### TEXT BLOCK
You are viewing a plain text version of this content. The canonical link for it is here.
Posted to common-commits@hadoop.apache.org by xi...@apache.org on 2017/09/07 23:30:14 UTC

hadoop git commit: HDFS-12369. Edit log corruption due to hard lease recovery of not-closed file which has snapshots.

Repository: hadoop
Updated Branches:
  refs/heads/trunk b0b535d9d -> 52b894db3


HDFS-12369. Edit log corruption due to hard lease recovery of not-closed file which has snapshots.


Project: http://git-wip-us.apache.org/repos/asf/hadoop/repo
Commit: http://git-wip-us.apache.org/repos/asf/hadoop/commit/52b894db
Tree: http://git-wip-us.apache.org/repos/asf/hadoop/tree/52b894db
Diff: http://git-wip-us.apache.org/repos/asf/hadoop/diff/52b894db

Branch: refs/heads/trunk
Commit: 52b894db33bc68b46eec5cdf2735dfcf4030853a
Parents: b0b535d
Author: Xiao Chen <xi...@apache.org>
Authored: Thu Sep 7 15:54:52 2017 -0700
Committer: Xiao Chen <xi...@apache.org>
Committed: Thu Sep 7 16:30:12 2017 -0700

----------------------------------------------------------------------
 .../hdfs/server/namenode/FSNamesystem.java      |  1 +
 .../hdfs/server/namenode/LeaseManager.java      |  6 ++
 .../hdfs/server/namenode/TestDeleteRace.java    | 84 ++++++++++++++++++++
 3 files changed, 91 insertions(+)

### DATASET RECORDS
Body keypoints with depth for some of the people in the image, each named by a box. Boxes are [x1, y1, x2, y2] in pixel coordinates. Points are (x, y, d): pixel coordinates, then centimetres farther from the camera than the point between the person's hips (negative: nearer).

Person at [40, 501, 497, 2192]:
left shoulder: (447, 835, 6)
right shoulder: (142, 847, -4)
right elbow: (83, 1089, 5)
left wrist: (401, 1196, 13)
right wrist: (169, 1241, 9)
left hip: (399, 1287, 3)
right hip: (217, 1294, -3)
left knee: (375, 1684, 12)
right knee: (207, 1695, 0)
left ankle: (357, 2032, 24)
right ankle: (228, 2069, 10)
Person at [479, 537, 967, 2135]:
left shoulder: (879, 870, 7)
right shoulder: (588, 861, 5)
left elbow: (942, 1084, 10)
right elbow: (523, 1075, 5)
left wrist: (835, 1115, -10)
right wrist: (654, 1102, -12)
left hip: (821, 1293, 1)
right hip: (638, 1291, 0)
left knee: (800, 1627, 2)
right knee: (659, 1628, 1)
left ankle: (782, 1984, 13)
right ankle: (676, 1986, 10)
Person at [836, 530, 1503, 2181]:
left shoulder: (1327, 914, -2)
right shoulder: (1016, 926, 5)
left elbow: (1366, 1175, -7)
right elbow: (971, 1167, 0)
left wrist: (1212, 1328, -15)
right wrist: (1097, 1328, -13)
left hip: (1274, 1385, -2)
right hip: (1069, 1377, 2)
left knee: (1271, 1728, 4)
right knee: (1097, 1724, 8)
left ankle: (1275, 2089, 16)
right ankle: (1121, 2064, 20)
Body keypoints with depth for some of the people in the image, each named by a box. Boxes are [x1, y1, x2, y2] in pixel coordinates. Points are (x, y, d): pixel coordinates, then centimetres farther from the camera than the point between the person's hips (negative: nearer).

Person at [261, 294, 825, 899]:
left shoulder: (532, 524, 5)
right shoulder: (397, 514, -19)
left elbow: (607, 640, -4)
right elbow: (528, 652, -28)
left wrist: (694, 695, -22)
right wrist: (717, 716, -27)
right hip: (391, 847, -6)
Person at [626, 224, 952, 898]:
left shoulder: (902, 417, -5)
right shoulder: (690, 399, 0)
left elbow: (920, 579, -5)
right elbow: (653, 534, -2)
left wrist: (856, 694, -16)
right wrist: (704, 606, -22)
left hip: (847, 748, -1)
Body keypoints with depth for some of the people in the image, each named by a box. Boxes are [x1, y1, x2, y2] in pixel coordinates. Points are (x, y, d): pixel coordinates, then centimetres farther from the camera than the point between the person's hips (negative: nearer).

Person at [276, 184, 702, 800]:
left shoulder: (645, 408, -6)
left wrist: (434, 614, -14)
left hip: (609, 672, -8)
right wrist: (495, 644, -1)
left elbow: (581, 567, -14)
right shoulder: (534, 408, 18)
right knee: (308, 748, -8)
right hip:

### WHAT TO DO
a - In the commit notice, who is listed as the author of the change?
b - Rewrite the commit notice starting at "Branch: refs/heads/trunk" and ending at "changed, 91 insertions(+)", swapping "Thu" for "Thursday" each time it appears.
c - List the names of all the files that the commit notice shows as changed.

### SOLUTIONS PER TASK
a - Xiao Chen

b -
Branch: refs/heads/trunk
Commit: 52b894db33bc68b46eec5cdf2735dfcf4030853a
Parents: b0b535d
Author: Xiao Chen <xi...@apache.org>
Authored: Thursday Sep 7 15:54:52 2017 -0700
Committer: Xiao Chen <xi...@apache.org>
Committed: Thursday Sep 7 16:30:12 2017 -0700

----------------------------------------------------------------------
 .../hdfs/server/namenode/FSNamesystem.java      |  1 +
 .../hdfs/server/namenode/LeaseManager.java      |  6 ++
 .../hdfs/server/namenode/TestDeleteRace.java    | 84 ++++++++++++++++++++
 3 files changed, 91 insertions(+)

c - FSNamesystem.java, LeaseManager.java, TestDeleteRace.java